(596a) Isolation of Peptidoglycan from Hyperthemophillic Microorganisms for New Bioinspired Water-Responsive Materials

Due to their water-responsive actuation, the spores of Bacillus bacteria have been used as building blocks for stimuli-responsive materials and nanogenerators. It has been hypothesized that the microbial cell wall polymer peptidoglycan inside spores can dominate the spores’ powerful water-responsive behavior. Consequently, peptidoglycan has been recognized as a promising biomolecular source material for use as a component in bioinspired water-responsive energy transducing devices. The structure variations of peptidoglycan vary widely, however, thus far, only a limited number of these subtypes of this highly complex polymer have been investigated as biomolecular materials, and none to our knowledge from microbes considered to be extremophiles such as hyperthermophiles (T > 80ºC).

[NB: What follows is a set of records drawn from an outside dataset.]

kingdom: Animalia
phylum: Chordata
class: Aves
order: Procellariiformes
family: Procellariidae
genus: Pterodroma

In this research we have cultivated the hyperthermophile Thermotoga maritima ATCC 43589 and isolated the biomolecular material peptidoglycan from this organism. We studied its water-responsive strain, response speed, and energy densities by using the atomic force microscope (AFM) that we previously customized for this purpose. This data was compared the extracted material with those from commercially available sources and also with our previous work with B. subtilus. In further studies we have used the biosynthetic uptake of fluorescent D-amino acids to label and characterize the 3D structure of fluorescent peptidoglycan using AIRYSCAN superresolution microscopy. We conclude that we can scale up the production of this novel, labeled biomaterial to appropriate levels for further use in water-reponsive devices and materials. We hypothesize that cell wall adaptations in the peptidoglycan due to the challenging microenvironmental conditions of the hyperthermophile could result in biomolecular materials with more advantageous water-responsive actuation properties.